### Work item
Retype each entry verbatim. Do not include the images.

Stored items
====

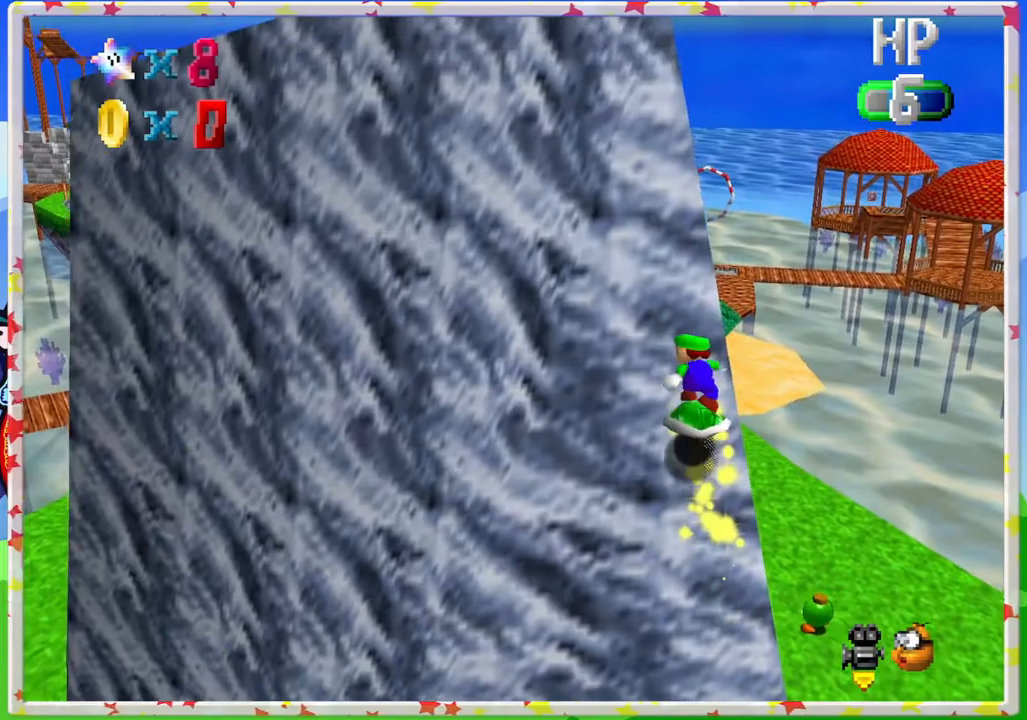
{"buttons": ["A"], "left_stick": "up-left", "events": [[33, "A", "up"], [117, "A", "down"], [183, "A", "up"], [267, "A", "down"], [367, "A", "up"], [433, "A", "down"]]}
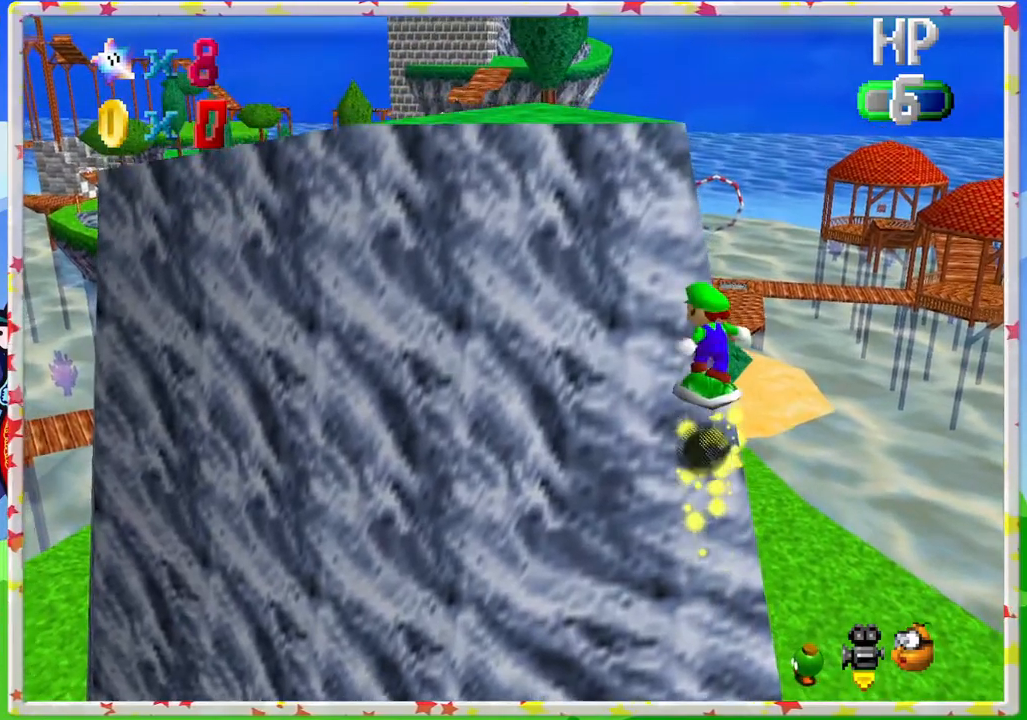
{"buttons": ["A"], "left_stick": "up-left", "events": [[17, "A", "up"], [83, "A", "down"], [200, "A", "up"], [267, "A", "down"], [400, "A", "up"], [450, "A", "down"]]}
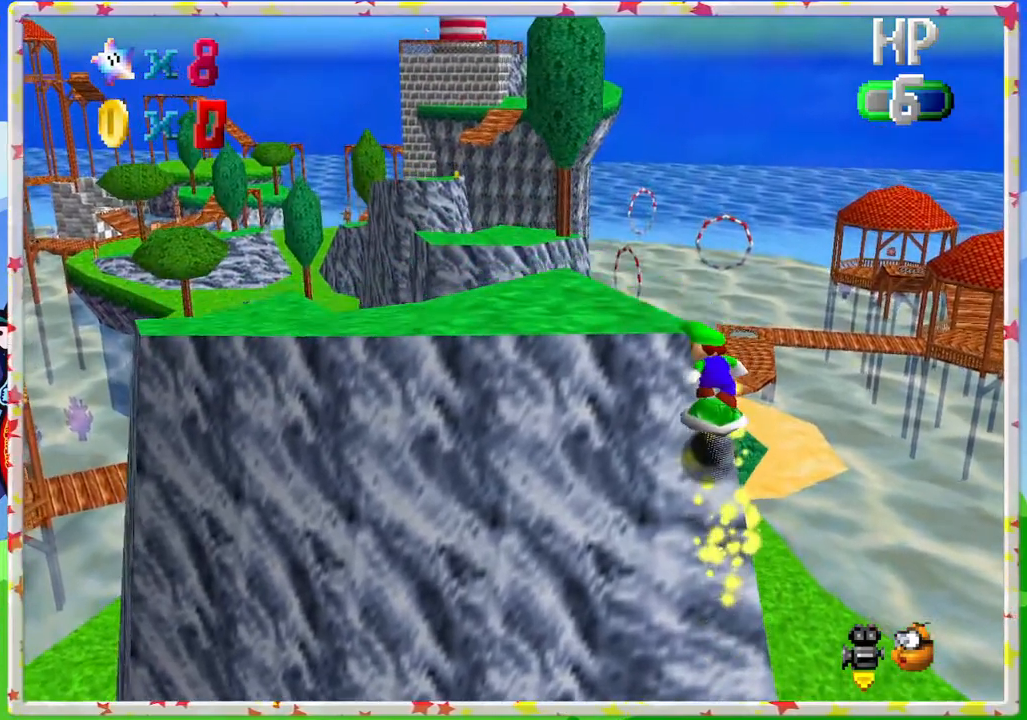
{"buttons": [], "left_stick": "up-left", "events": [[67, "A", "up"], [250, "A", "down"], [383, "A", "up"]]}
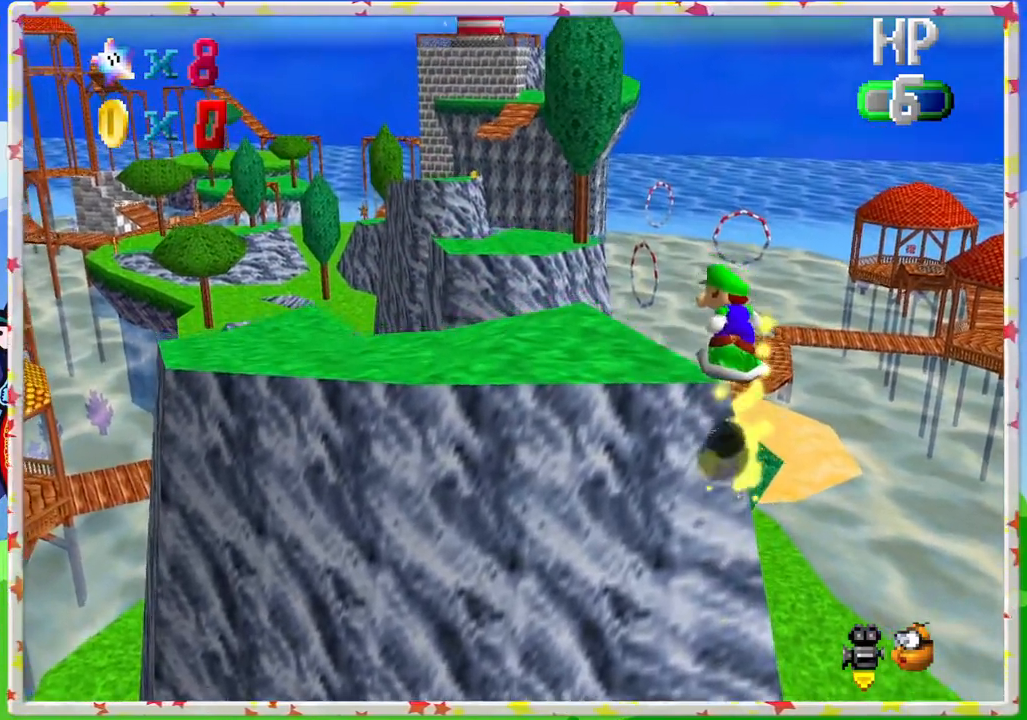
{"buttons": [], "left_stick": "center", "events": [[183, "A", "down"], [283, "A", "up"], [333, "left_stick", "center"]]}
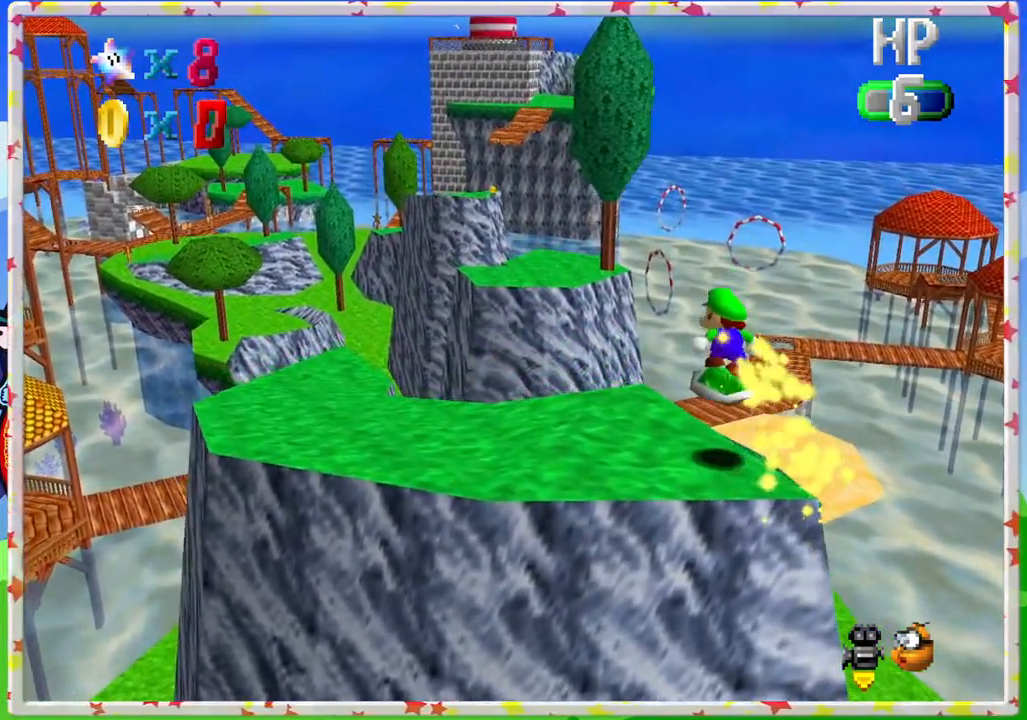
{"buttons": [], "left_stick": "center", "events": [[183, "Z", "down"], [333, "Z", "up"]]}
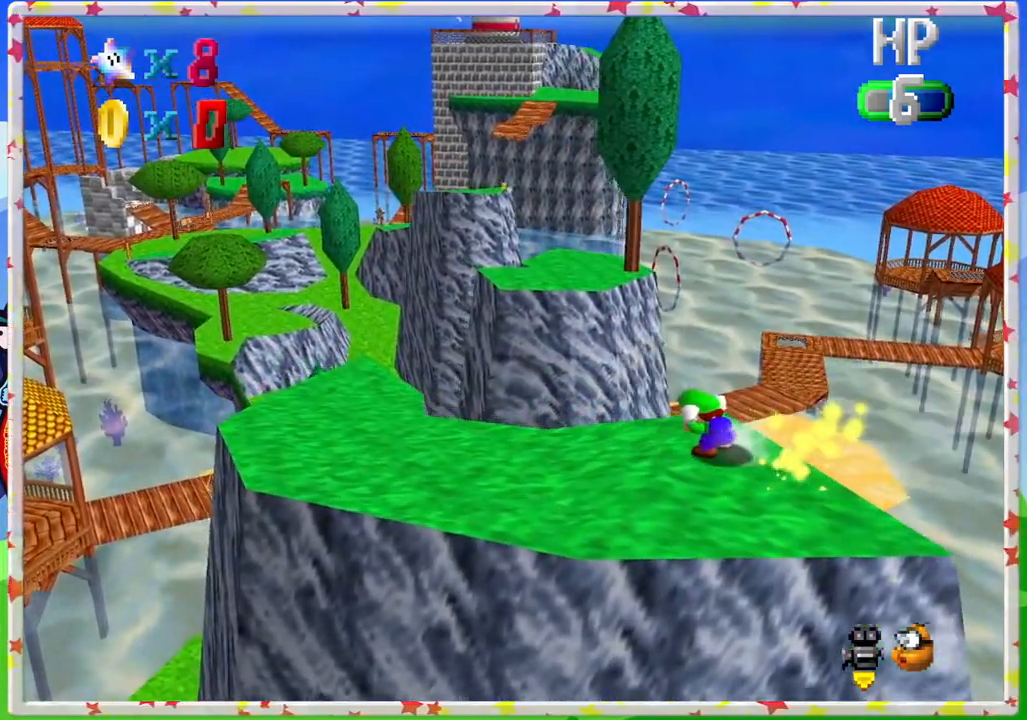
{"buttons": [], "left_stick": "down", "events": [[83, "A", "down"], [250, "left_stick", "down"], [267, "A", "up"]]}
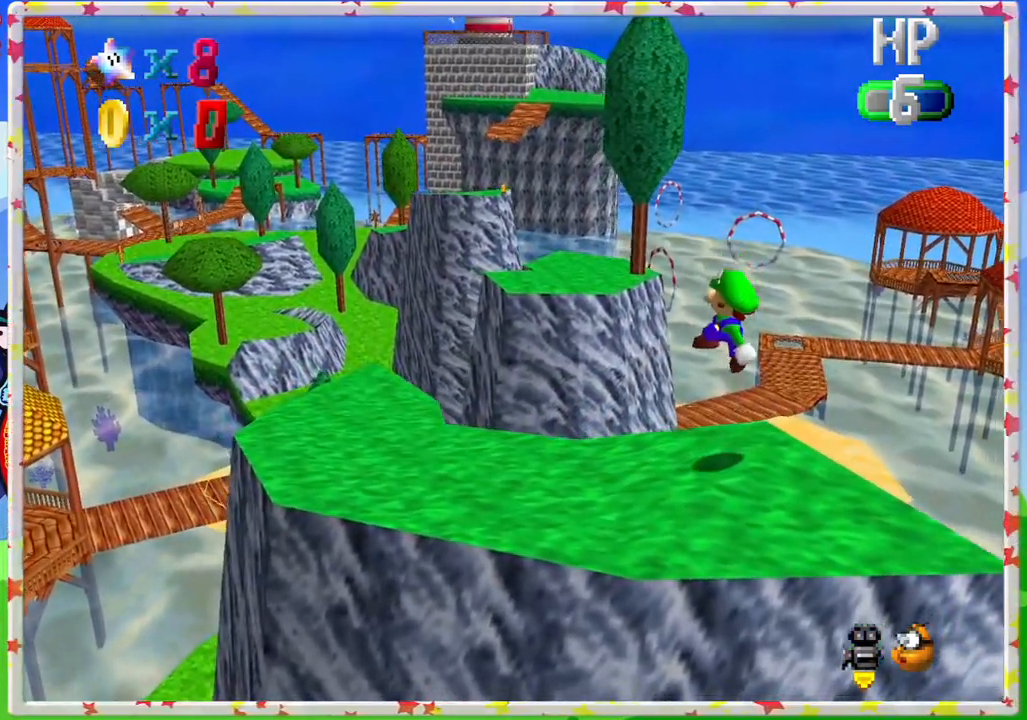
{"buttons": ["C_LEFT"], "left_stick": "center", "events": [[17, "left_stick", "center"], [233, "C_LEFT", "down"], [367, "C_LEFT", "up"], [433, "C_LEFT", "down"]]}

====

### Response for this exercise
{"buttons": ["A"], "left_stick": "up-left", "events": [[33, "A", "up"], [117, "A", "down"], [183, "A", "up"], [267, "A", "down"], [367, "A", "up"], [433, "A", "down"]]}
{"buttons": ["A"], "left_stick": "up-left", "events": [[17, "A", "up"], [83, "A", "down"], [200, "A", "up"], [267, "A", "down"], [400, "A", "up"], [450, "A", "down"]]}
{"buttons": [], "left_stick": "up-left", "events": [[67, "A", "up"], [250, "A", "down"], [383, "A", "up"]]}
{"buttons": [], "left_stick": "center", "events": [[183, "A", "down"], [283, "A", "up"], [333, "left_stick", "center"]]}
{"buttons": [], "left_stick": "center", "events": [[183, "Z", "down"], [333, "Z", "up"]]}
{"buttons": [], "left_stick": "down", "events": [[83, "A", "down"], [250, "left_stick", "down"], [267, "A", "up"]]}
{"buttons": ["C_LEFT"], "left_stick": "center", "events": [[17, "left_stick", "center"], [233, "C_LEFT", "down"], [367, "C_LEFT", "up"], [433, "C_LEFT", "down"]]}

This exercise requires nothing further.